ISLAMABAD: Prime Minister Imran Friday directed the concerned officials to take immediate measures to check the existing gap between imports and exports.

PM Imran Khan issued the direction while presiding over a high-level meeting to review various measures taken by the government for enhancing the volume of exports.

Speaking on the occasion, he directed the Commerce Division to present within the next two weeks Strategic Exports Framework for approval and set targets for trade and investment officers posted abroad.

The prime minister said with facilitation and ease of doing business for exporters, the government’s priority in terms of enhancing exports was the diversification of products and markets.

The meeting was told that with a focus on 19 products, including in the areas of information technology, textile, medicines, poultry, rice, vegetables, dry fruit, leather, salt, marble, ceramics and surgical instruments, the country’s current volume of exports could be increased by $30 billion.

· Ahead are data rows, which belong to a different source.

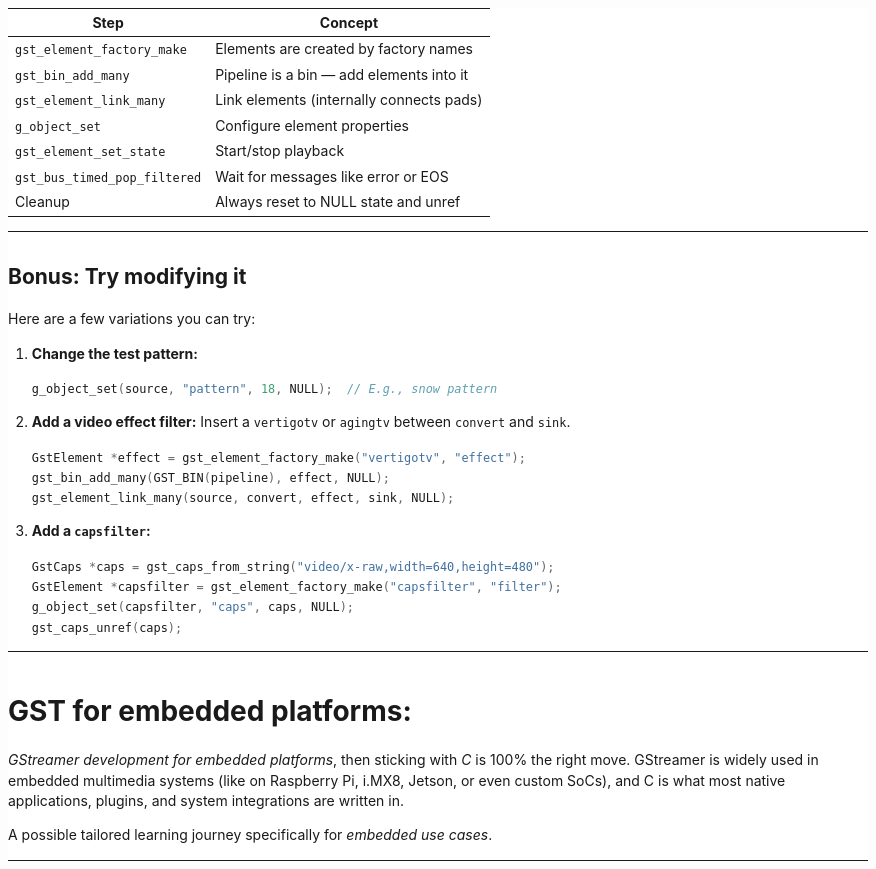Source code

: | Step                         | Concept                                  |
| ---------------------------- | ---------------------------------------- |
| `gst_element_factory_make`   | Elements are created by factory names    |
| `gst_bin_add_many`           | Pipeline is a bin — add elements into it |
| `gst_element_link_many`      | Link elements (internally connects pads) |
| `g_object_set`               | Configure element properties             |
| `gst_element_set_state`      | Start/stop playback                      |
| `gst_bus_timed_pop_filtered` | Wait for messages like error or EOS      |
| Cleanup                      | Always reset to NULL state and unref     |

---

##  Bonus: Try modifying it

Here are a few variations you can try:

1. **Change the test pattern:**

   ```c
   g_object_set(source, "pattern", 18, NULL);  // E.g., snow pattern
   ```

2. **Add a video effect filter:**
   Insert a `vertigotv` or `agingtv` between `convert` and `sink`.

   ```c
   GstElement *effect = gst_element_factory_make("vertigotv", "effect");
   gst_bin_add_many(GST_BIN(pipeline), effect, NULL);
   gst_element_link_many(source, convert, effect, sink, NULL);
   ```

3. **Add a `capsfilter`:**

   ```c
   GstCaps *caps = gst_caps_from_string("video/x-raw,width=640,height=480");
   GstElement *capsfilter = gst_element_factory_make("capsfilter", "filter");
   g_object_set(capsfilter, "caps", caps, NULL);
   gst_caps_unref(caps);
   ```

---

# GST for embedded platforms:

*GStreamer development for embedded platforms*, then sticking with *C* is 100% the right move. GStreamer is widely used in embedded multimedia systems (like on Raspberry Pi, i.MX8, Jetson, or even custom SoCs), and C is what most native applications, plugins, and system integrations are written in.

A possible tailored learning journey specifically for *embedded use cases*.

---

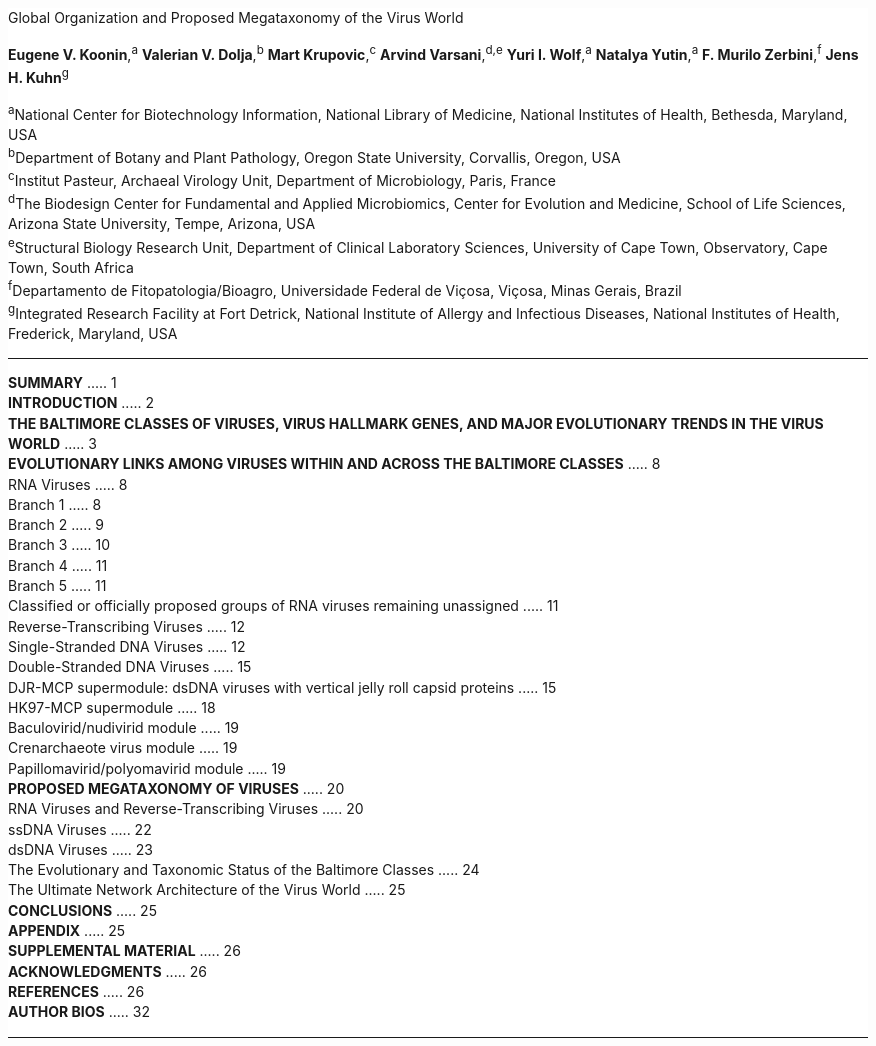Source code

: 
Global Organization and Proposed Megataxonomy of the Virus World

**Eugene V. Koonin**,<sup>a</sup> **Valerian V. Dolja**,<sup>b</sup> **Mart Krupovic**,<sup>c</sup> **Arvind Varsani**,<sup>d,e</sup> **Yuri I. Wolf**,<sup>a</sup> **Natalya Yutin**,<sup>a</sup> **F. Murilo Zerbini**,<sup>f</sup> **Jens H. Kuhn**<sup>g</sup>

<sup>a</sup>National Center for Biotechnology Information, National Library of Medicine, National Institutes of Health, Bethesda, Maryland, USA  
<sup>b</sup>Department of Botany and Plant Pathology, Oregon State University, Corvallis, Oregon, USA  
<sup>c</sup>Institut Pasteur, Archaeal Virology Unit, Department of Microbiology, Paris, France  
<sup>d</sup>The Biodesign Center for Fundamental and Applied Microbiomics, Center for Evolution and Medicine, School of Life Sciences, Arizona State University, Tempe, Arizona, USA  
<sup>e</sup>Structural Biology Research Unit, Department of Clinical Laboratory Sciences, University of Cape Town, Observatory, Cape Town, South Africa  
<sup>f</sup>Departamento de Fitopatologia/Bioagro, Universidade Federal de Viçosa, Viçosa, Minas Gerais, Brazil  
<sup>g</sup>Integrated Research Facility at Fort Detrick, National Institute of Allergy and Infectious Diseases, National Institutes of Health, Frederick, Maryland, USA  

---

**SUMMARY** ..... 1  
**INTRODUCTION** ..... 2  
**THE BALTIMORE CLASSES OF VIRUSES, VIRUS HALLMARK GENES, AND MAJOR EVOLUTIONARY TRENDS IN THE VIRUS WORLD** ..... 3  
**EVOLUTIONARY LINKS AMONG VIRUSES WITHIN AND ACROSS THE BALTIMORE CLASSES** ..... 8  
RNA Viruses ..... 8  
Branch 1 ..... 8  
Branch 2 ..... 9  
Branch 3 ..... 10  
Branch 4 ..... 11  
Branch 5 ..... 11  
Classified or officially proposed groups of RNA viruses remaining unassigned ..... 11  
Reverse-Transcribing Viruses ..... 12  
Single-Stranded DNA Viruses ..... 12  
Double-Stranded DNA Viruses ..... 15  
DJR-MCP supermodule: dsDNA viruses with vertical jelly roll capsid proteins ..... 15  
HK97-MCP supermodule ..... 18  
Baculovirid/nudivirid module ..... 19  
Crenarchaeote virus module ..... 19  
Papillomavirid/polyomavirid module ..... 19  
**PROPOSED MEGATAXONOMY OF VIRUSES** ..... 20  
RNA Viruses and Reverse-Transcribing Viruses ..... 20  
ssDNA Viruses ..... 22  
dsDNA Viruses ..... 23  
The Evolutionary and Taxonomic Status of the Baltimore Classes ..... 24  
The Ultimate Network Architecture of the Virus World ..... 25  
**CONCLUSIONS** ..... 25  
**APPENDIX** ..... 25  
**SUPPLEMENTAL MATERIAL** ..... 26  
**ACKNOWLEDGMENTS** ..... 26  
**REFERENCES** ..... 26  
**AUTHOR BIOS** ..... 32  

---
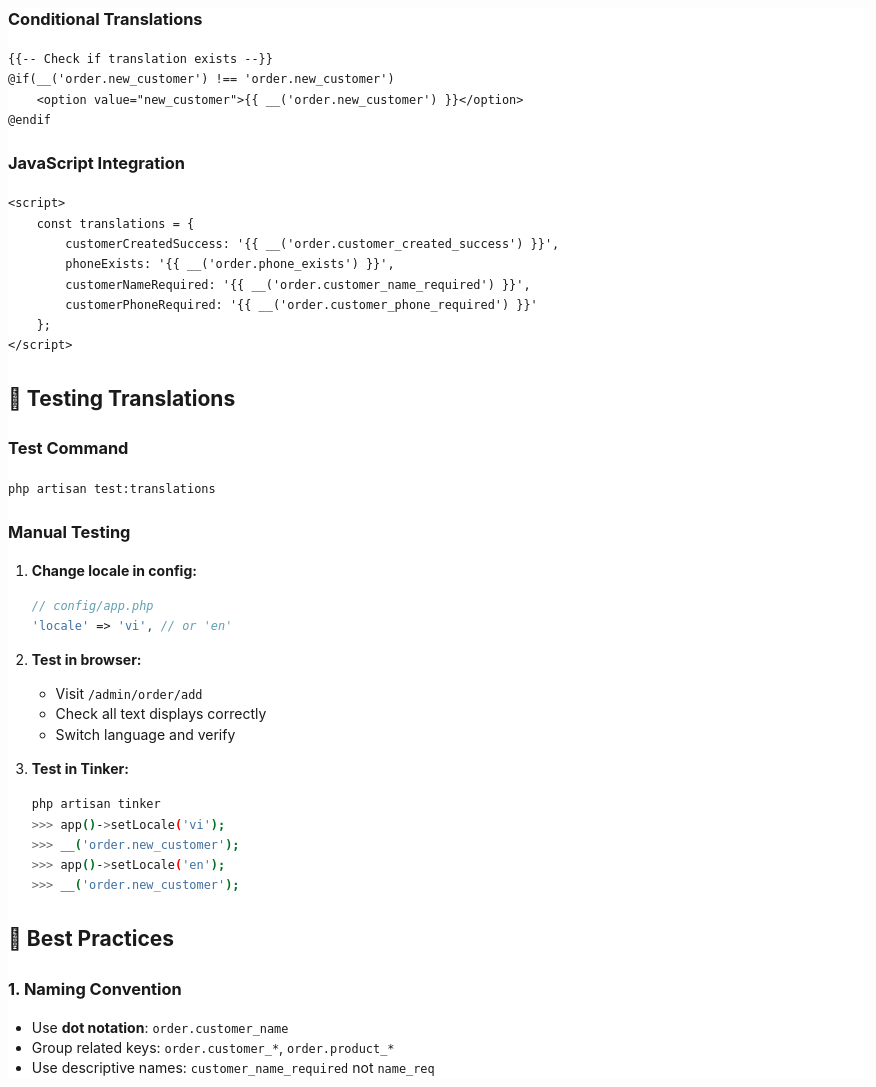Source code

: ### **Conditional Translations**
```blade
{{-- Check if translation exists --}}
@if(__('order.new_customer') !== 'order.new_customer')
    <option value="new_customer">{{ __('order.new_customer') }}</option>
@endif
```

### **JavaScript Integration**
```blade
<script>
    const translations = {
        customerCreatedSuccess: '{{ __('order.customer_created_success') }}',
        phoneExists: '{{ __('order.phone_exists') }}',
        customerNameRequired: '{{ __('order.customer_name_required') }}',
        customerPhoneRequired: '{{ __('order.customer_phone_required') }}'
    };
</script>
```

## 🧪 **Testing Translations**

### **Test Command**
```bash
php artisan test:translations
```

### **Manual Testing**
1. **Change locale in config:**
   ```php
   // config/app.php
   'locale' => 'vi', // or 'en'
   ```

2. **Test in browser:**
   - Visit `/admin/order/add`
   - Check all text displays correctly
   - Switch language and verify

3. **Test in Tinker:**
   ```bash
   php artisan tinker
   >>> app()->setLocale('vi');
   >>> __('order.new_customer');
   >>> app()->setLocale('en');
   >>> __('order.new_customer');
   ```

## 📝 **Best Practices**

### **1. Naming Convention**
- Use **dot notation**: `order.customer_name`
- Group related keys: `order.customer_*`, `order.product_*`
- Use descriptive names: `customer_name_required` not `name_req`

The Commerce Division told the meeting that consultation with all the stakeholders including industrialists, exporters and relevant government institutions was in progress.

Trade gap widens

In a worrying development, Pakistan’s trade deficit surged to $7.337 billion during July-August period of the current fiscal year (2021-22) as imports outpaced exports drastically, according to a The News report published last week.

The report had stated that the government is left with no other option but to take measures to curtail rising imports otherwise, this yawning trade deficit may start posing risks to worsening the current account deficit (CAD).

The State Bank of Pakistan (SBP) had projected CAD to hover around 2-3% of GDP, equivalent to $6 billion to $9 billion for the current fiscal year. However, independent economists like Dr Hafiz Pasha see the CAD going up to $12-13 billion for the current fiscal year.

The pace at which the trade deficit has widened in just the first two months poses serious threats to the balance of payment position amid chances of stagnation of remittances from abroad.